Spatial/kriging Design: For separable exponential models on $[0,1]^2$ , the G-optimal design is always the regular equispaced grid. Retrospective addition/removal of grid points is handled efficiently via majorization, with direct application in methane-flux monitoring networks (Dasgupta et al., 2021).
Graph Sampling: G-optimal subset selection achieves near-minimax variance for bandlimited graph signals, scaling efficiently to large graphs with thousands of nodes (Li et al., 2021).
Response Surface Design: PSO-generated G-optimal designs improve on state-of-the-art for multivariate second-order models, especially in high-factor settings (Walsh et al., 2022).
Nonlinear Model Protection: The extended G-criterion yields designs that protect against global “folding” of non-identifiable models, demonstrably superior for pharmacokinetic and other nonlinear applications (Pázman et al., 2013).
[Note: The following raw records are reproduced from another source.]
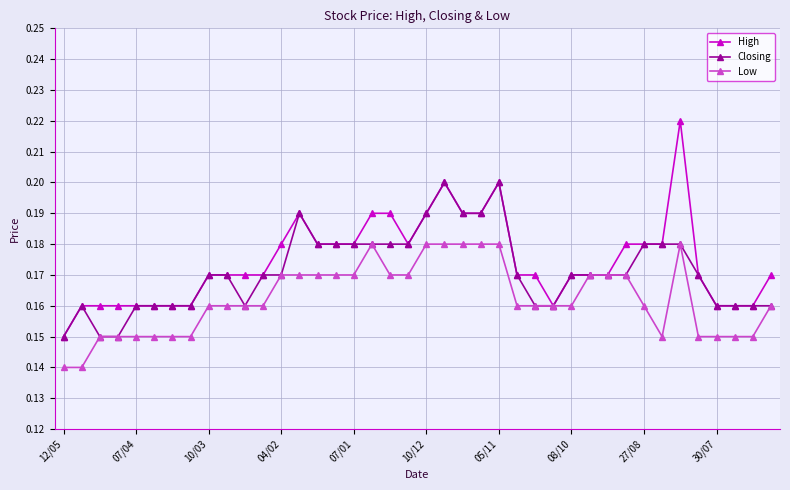

How many lines are shown in the chart?

3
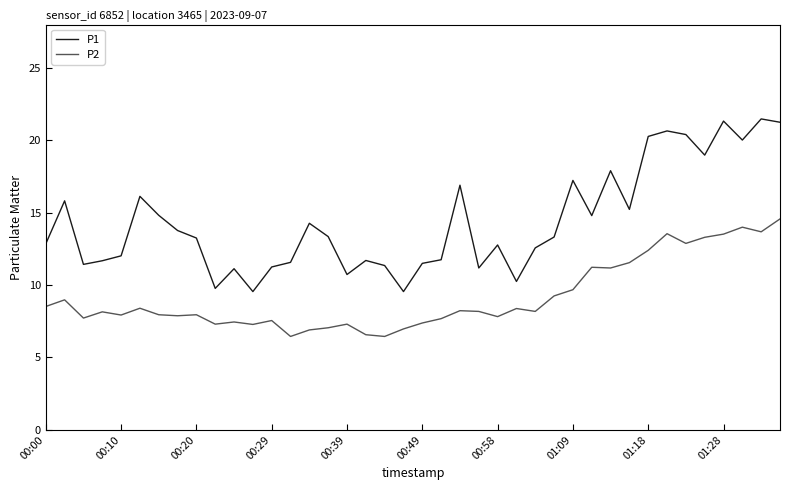

What is the minimum value shown in the chart?

6.5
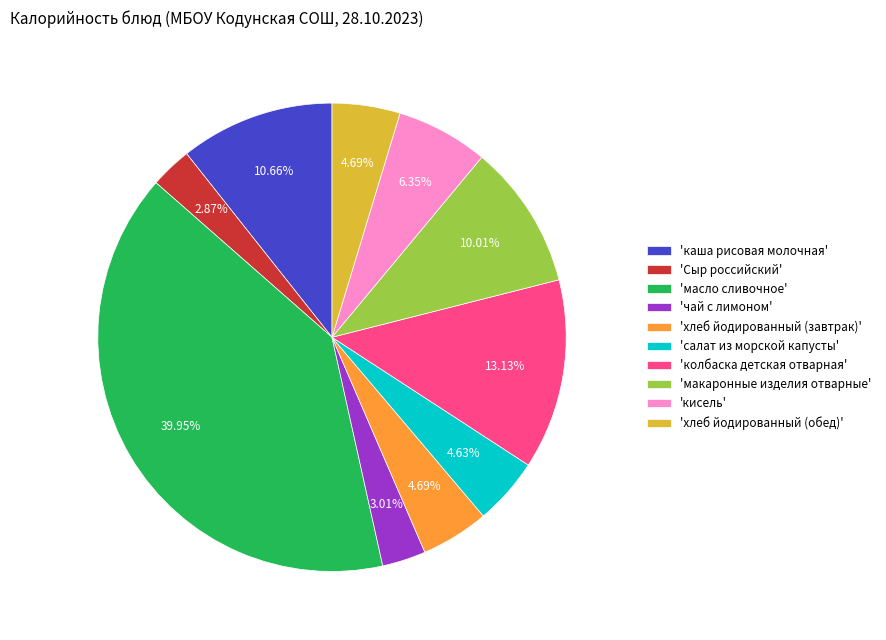

Is there any slice that represents more than half of the pie?

No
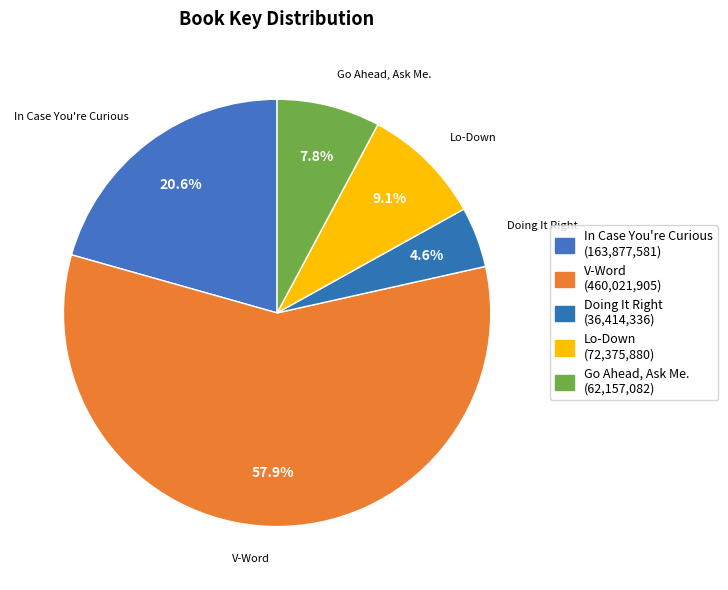

What portion of the pie excludes Go Ahead, Ask Me.?

92.2%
6. Generalizations and Open Problems

Bayesian and Pseudo-Bayesian G-Optimality: G-criterion extends to Bayesian settings by optimizing expected-variance or SMSPE under parameter priors, remaining tractable under separable covariance and discrete domains (Dasgupta et al., 2021, Huan et al., 2024).
Robust and Global G-Criteria: Nonlinear and robust G-optimality require minimax or risk-based criteria, leading to LP or cutting-plane algorithms with empirical superiority in preventing near-unidentifiability (Pázman et al., 2013).
High-Dimensional and Implicit Models: For implicit or large-scale models, practical G-optimal algorithms exploit sampling, sketching, first-order methods, or randomized rounding (Allen-Zhu et al., 2017, Li et al., 2021).

Key open challenges include scalable maximization of minimum prediction variance for general nonlinear models, efficient approximation in very high-dimensional or implicit-design settings, and robustification with respect to model misspecification and global parameter identifiability (Huan et al., 2024).

7. Comparative Analysis and Criteria Interplay

Criterion	Objective	Invariance	Key Use
D-optimality	Minimize $\det M(\xi)^{-1}$	Parametric	Global parameter estimation
A-optimality	Minimize $\operatorname{tr} M(\xi)^{-1}$	Parametric	Average parameter variance
G-optimality	Minimize $\sup_x f(x)^\top M(\xi)^{-1} f(x)$	Not fully param.	Worst-case prediction variance over design region

Advantages: G-optimality directly bounds maximum prediction uncertainty, uniquely addressing uniform accuracy requirements.
Limitations: The non-smooth supremum objective can make optimization harder than for D- or A-criteria; in nonlinear or finite-sample settings, G- and D-optimality may diverge, requiring careful distinction in algorithmic application (Huan et al., 2024, Prus, 2018).

G-optimal designs are central to experimental design in fields seeking high-fidelity uniform predictions, robust model identification, or spatial/graph inference under tight accuracy requirements. The rapidly expanding methodology and computational toolkit underpin ongoing theoretical and practical advances in this area.